Ralph Baxter's cost-saving maneuver to relocate Orrick, Herrington & Sutcliffe's back-office functions to a "global operations center" in Wheeling, West Virginia, was initially met with skepticism inside the Am Law 100 firm. "There was a lot of persuading of the partners that had to take place," says Baxter, the firm's former chairman. More than a decade later, Orrick estimates that it saves over $10 million a year—due in part to reduced labor and real estate costs—from efficiencies achieved through its Wheeling operations.

In 2002, the Wheeling facility opened with 70 mostly information technology, accounting, and operations jobs. Moving back-office functions to lower cost settings, whether in Brooklyn or Bangalore, wasn't a new idea. But before Orrick, no large U.S.–based law firm had so thoroughly embraced the concept.

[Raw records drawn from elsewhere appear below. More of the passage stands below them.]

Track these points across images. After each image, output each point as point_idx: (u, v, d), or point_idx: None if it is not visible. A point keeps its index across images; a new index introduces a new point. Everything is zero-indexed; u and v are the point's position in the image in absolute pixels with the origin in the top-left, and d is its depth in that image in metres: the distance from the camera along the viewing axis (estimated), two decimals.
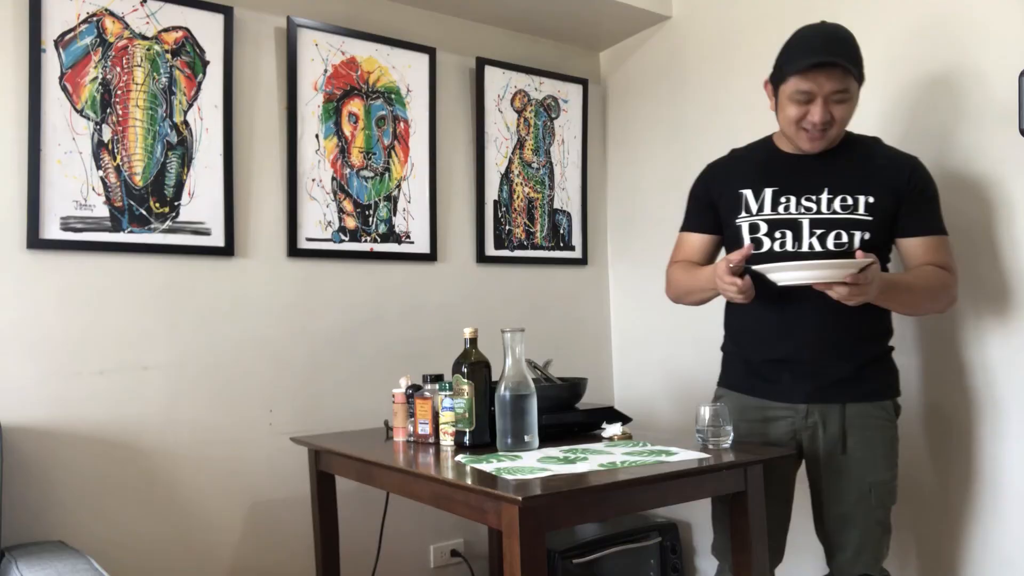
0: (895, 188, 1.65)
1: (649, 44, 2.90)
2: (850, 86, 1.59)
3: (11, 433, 1.94)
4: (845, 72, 1.57)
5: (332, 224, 2.44)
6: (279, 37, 2.38)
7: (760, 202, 1.72)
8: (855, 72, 1.58)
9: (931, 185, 1.69)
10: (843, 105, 1.61)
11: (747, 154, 1.83)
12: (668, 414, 2.80)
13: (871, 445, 1.67)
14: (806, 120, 1.62)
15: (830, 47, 1.57)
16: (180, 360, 2.19)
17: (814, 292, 1.55)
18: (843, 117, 1.62)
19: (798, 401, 1.71)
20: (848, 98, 1.60)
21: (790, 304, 1.67)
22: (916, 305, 1.70)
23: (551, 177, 2.93)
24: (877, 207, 1.64)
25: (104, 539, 2.04)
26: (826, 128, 1.62)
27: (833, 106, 1.60)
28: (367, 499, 2.38)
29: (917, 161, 1.70)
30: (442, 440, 1.82)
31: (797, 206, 1.68)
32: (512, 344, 1.72)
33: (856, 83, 1.61)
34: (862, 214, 1.64)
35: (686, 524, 2.73)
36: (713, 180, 1.84)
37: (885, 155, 1.71)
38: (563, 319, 2.95)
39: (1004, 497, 1.88)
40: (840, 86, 1.58)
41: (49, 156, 2.01)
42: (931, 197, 1.69)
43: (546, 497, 1.34)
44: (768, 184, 1.71)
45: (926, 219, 1.67)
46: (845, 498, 1.68)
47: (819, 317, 1.65)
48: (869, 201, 1.64)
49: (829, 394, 1.69)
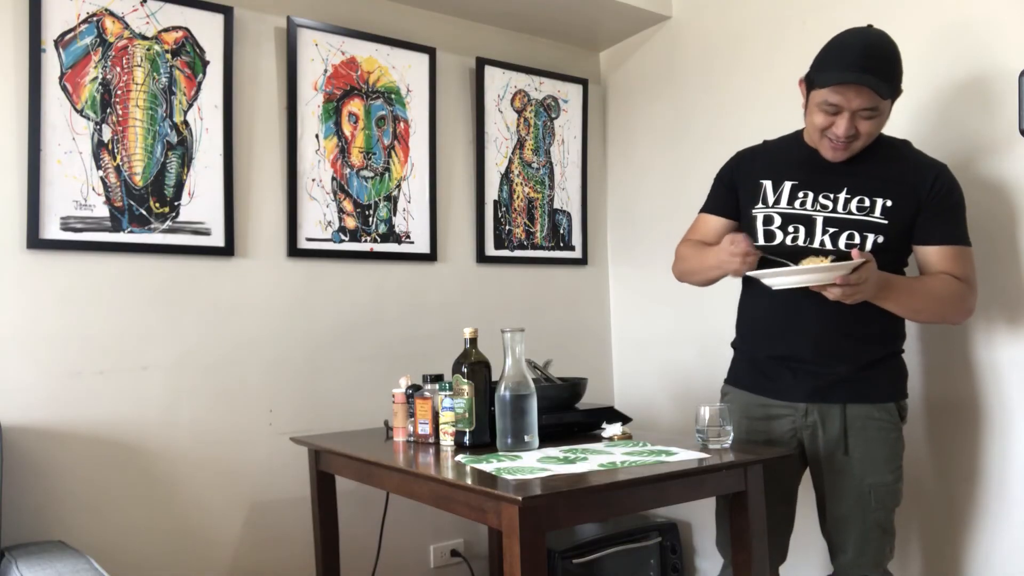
0: (916, 194, 1.63)
1: (649, 44, 2.90)
2: (880, 104, 1.56)
3: (11, 433, 1.94)
4: (877, 89, 1.53)
5: (332, 224, 2.44)
6: (279, 37, 2.38)
7: (778, 195, 1.72)
8: (887, 89, 1.54)
9: (955, 194, 1.65)
10: (871, 121, 1.58)
11: (776, 145, 1.82)
12: (668, 414, 2.80)
13: (872, 447, 1.66)
14: (831, 131, 1.60)
15: (866, 63, 1.52)
16: (180, 360, 2.19)
17: (816, 292, 1.56)
18: (869, 132, 1.60)
19: (798, 400, 1.71)
20: (877, 115, 1.57)
21: (795, 302, 1.67)
22: (919, 311, 1.66)
23: (551, 177, 2.93)
24: (894, 211, 1.63)
25: (104, 539, 2.04)
26: (850, 141, 1.60)
27: (860, 121, 1.58)
28: (367, 499, 2.37)
29: (944, 168, 1.66)
30: (442, 440, 1.82)
31: (814, 203, 1.68)
32: (512, 344, 1.72)
33: (889, 100, 1.58)
34: (878, 217, 1.63)
35: (686, 524, 2.73)
36: (739, 167, 1.84)
37: (911, 160, 1.68)
38: (563, 319, 2.95)
39: (1010, 499, 1.87)
40: (870, 103, 1.54)
41: (49, 156, 2.01)
42: (953, 206, 1.64)
43: (546, 497, 1.34)
44: (789, 178, 1.71)
45: (946, 228, 1.64)
46: (844, 499, 1.68)
47: (823, 317, 1.65)
48: (887, 205, 1.63)
49: (829, 394, 1.69)
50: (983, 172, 1.90)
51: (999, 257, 1.87)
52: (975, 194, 1.86)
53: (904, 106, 2.05)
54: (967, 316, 1.69)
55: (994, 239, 1.87)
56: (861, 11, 2.15)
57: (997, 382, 1.89)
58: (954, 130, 1.96)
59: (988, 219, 1.87)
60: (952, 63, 1.98)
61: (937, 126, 1.99)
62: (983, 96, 1.91)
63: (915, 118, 2.02)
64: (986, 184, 1.89)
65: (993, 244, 1.87)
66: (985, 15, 1.92)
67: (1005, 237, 1.87)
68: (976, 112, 1.92)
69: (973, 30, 1.94)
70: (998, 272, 1.87)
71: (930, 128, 2.00)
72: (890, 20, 2.10)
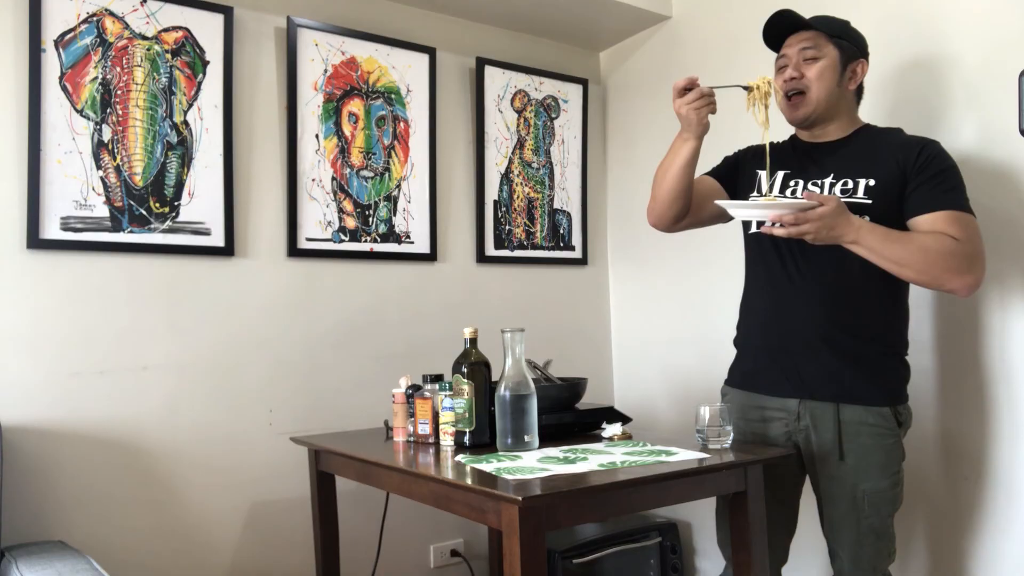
0: (902, 169, 1.60)
1: (649, 44, 2.90)
2: (818, 43, 1.66)
3: (11, 433, 1.94)
4: (811, 32, 1.65)
5: (332, 224, 2.44)
6: (279, 37, 2.38)
7: (771, 184, 1.76)
8: (817, 23, 1.65)
9: (942, 161, 1.59)
10: (814, 64, 1.66)
11: (776, 144, 1.84)
12: (668, 414, 2.80)
13: (867, 453, 1.63)
14: (781, 82, 1.70)
15: (789, 11, 1.69)
16: (180, 360, 2.19)
17: (810, 281, 1.64)
18: (815, 77, 1.66)
19: (787, 395, 1.71)
20: (818, 56, 1.65)
21: (785, 292, 1.69)
22: (903, 262, 1.51)
23: (551, 177, 2.93)
24: (878, 190, 1.61)
25: (104, 539, 2.04)
26: (800, 92, 1.67)
27: (804, 65, 1.67)
28: (367, 499, 2.38)
29: (932, 142, 1.63)
30: (442, 440, 1.82)
31: (803, 189, 1.70)
32: (512, 344, 1.72)
33: (829, 45, 1.66)
34: (861, 197, 1.61)
35: (686, 524, 2.73)
36: (744, 156, 1.91)
37: (899, 140, 1.67)
38: (563, 319, 2.95)
39: (1019, 500, 1.86)
40: (807, 43, 1.66)
41: (49, 156, 2.01)
42: (941, 172, 1.58)
43: (546, 497, 1.34)
44: (782, 167, 1.76)
45: (935, 195, 1.56)
46: (838, 504, 1.66)
47: (811, 307, 1.66)
48: (869, 184, 1.62)
49: (818, 390, 1.66)
50: (983, 171, 1.91)
51: (1002, 252, 1.87)
52: (974, 195, 1.87)
53: (905, 106, 2.06)
54: (967, 282, 1.52)
55: (997, 234, 1.87)
56: (861, 11, 2.15)
57: (1008, 382, 1.88)
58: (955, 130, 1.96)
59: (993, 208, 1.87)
60: (953, 63, 1.98)
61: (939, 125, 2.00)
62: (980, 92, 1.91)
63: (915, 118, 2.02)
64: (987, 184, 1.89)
65: (1004, 237, 1.86)
66: (987, 16, 1.92)
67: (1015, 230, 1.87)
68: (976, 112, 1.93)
69: (978, 27, 1.94)
70: (1008, 269, 1.87)
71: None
72: (890, 19, 2.11)
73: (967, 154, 1.91)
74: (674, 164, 1.73)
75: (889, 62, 2.10)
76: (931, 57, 2.02)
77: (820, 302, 1.65)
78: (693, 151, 1.70)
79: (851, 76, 1.69)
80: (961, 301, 1.93)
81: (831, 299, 1.63)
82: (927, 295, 1.99)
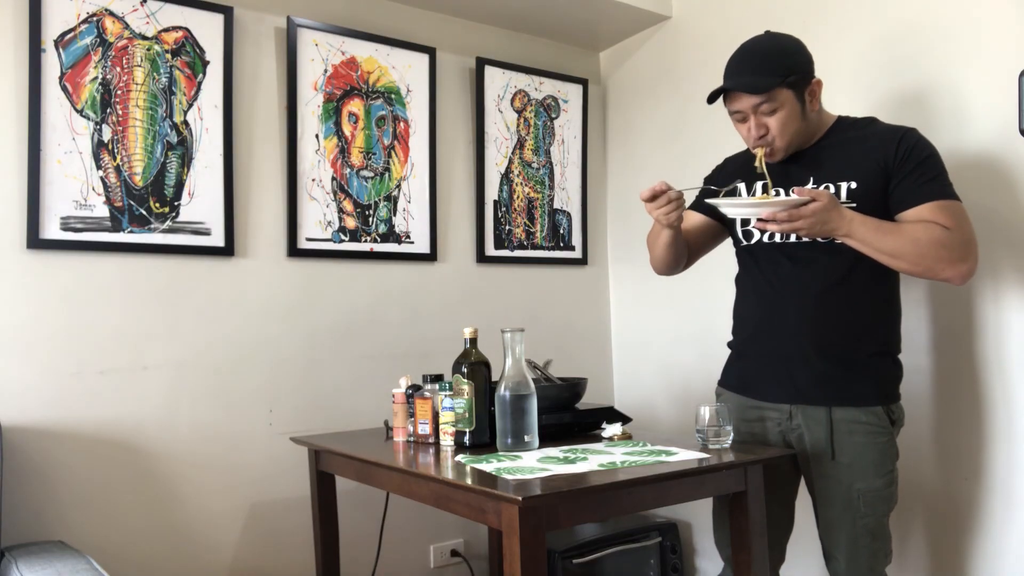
0: (883, 165, 1.59)
1: (649, 44, 2.90)
2: (773, 96, 1.58)
3: (11, 433, 1.94)
4: (751, 88, 1.59)
5: (332, 224, 2.44)
6: (279, 37, 2.38)
7: (752, 194, 1.76)
8: (764, 83, 1.57)
9: (921, 151, 1.58)
10: (773, 116, 1.61)
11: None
12: (668, 414, 2.80)
13: (860, 452, 1.62)
14: (748, 138, 1.68)
15: (739, 67, 1.63)
16: (180, 360, 2.19)
17: (802, 285, 1.65)
18: (779, 126, 1.62)
19: (780, 401, 1.71)
20: (776, 108, 1.60)
21: (778, 298, 1.69)
22: (896, 253, 1.52)
23: (551, 177, 2.93)
24: (861, 192, 1.60)
25: (104, 539, 2.04)
26: (769, 142, 1.64)
27: (764, 118, 1.62)
28: (367, 499, 2.38)
29: (909, 131, 1.61)
30: (442, 440, 1.82)
31: (787, 195, 1.68)
32: (512, 344, 1.72)
33: (782, 90, 1.59)
34: (844, 201, 1.60)
35: (686, 524, 2.73)
36: (722, 171, 1.91)
37: (875, 135, 1.64)
38: (563, 319, 2.95)
39: (1015, 501, 1.86)
40: (759, 100, 1.59)
41: (49, 156, 2.01)
42: (921, 162, 1.56)
43: (546, 497, 1.34)
44: (760, 177, 1.72)
45: (919, 187, 1.55)
46: (832, 504, 1.66)
47: (803, 311, 1.66)
48: (851, 187, 1.61)
49: (811, 394, 1.66)
50: (983, 171, 1.91)
51: (998, 251, 1.87)
52: (973, 195, 1.87)
53: (905, 106, 2.06)
54: (960, 271, 1.52)
55: (993, 234, 1.87)
56: (862, 10, 2.15)
57: (1004, 382, 1.88)
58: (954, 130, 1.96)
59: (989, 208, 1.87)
60: (953, 63, 1.98)
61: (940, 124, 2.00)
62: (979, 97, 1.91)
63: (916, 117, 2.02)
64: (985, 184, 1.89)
65: (1000, 238, 1.87)
66: (989, 16, 1.92)
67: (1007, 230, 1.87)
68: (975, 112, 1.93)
69: (978, 27, 1.94)
70: (1004, 267, 1.87)
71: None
72: (890, 19, 2.11)
73: (967, 154, 1.92)
74: (659, 243, 1.82)
75: (889, 62, 2.10)
76: (931, 57, 2.02)
77: (810, 309, 1.65)
78: (673, 234, 1.77)
79: (811, 99, 1.64)
80: (957, 302, 1.94)
81: (821, 306, 1.63)
82: (922, 296, 2.00)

In 2010, some eight years after Orrick's West Virginia debut, Wilmer Cutler Pickering Hale and Dorr moved some back-office functions to Dayton. Last year, Pillsbury opened its own global operations center in Nashville. Today, as many as a half-dozen Am Law 200 firms have relocated back-office operations to lower cost areas.Orrick continues to refine its Wheeling strategy. The facility now houses 300 firm employees, including 47 attorneys in a career associate program launched in 2011. These lawyers perform many of the same tasks as traditional junior-level associates but are not on the firm's partnership track. "As a firm, we're more open-minded to change," Baxter says, "and much of that is due to the global operations center."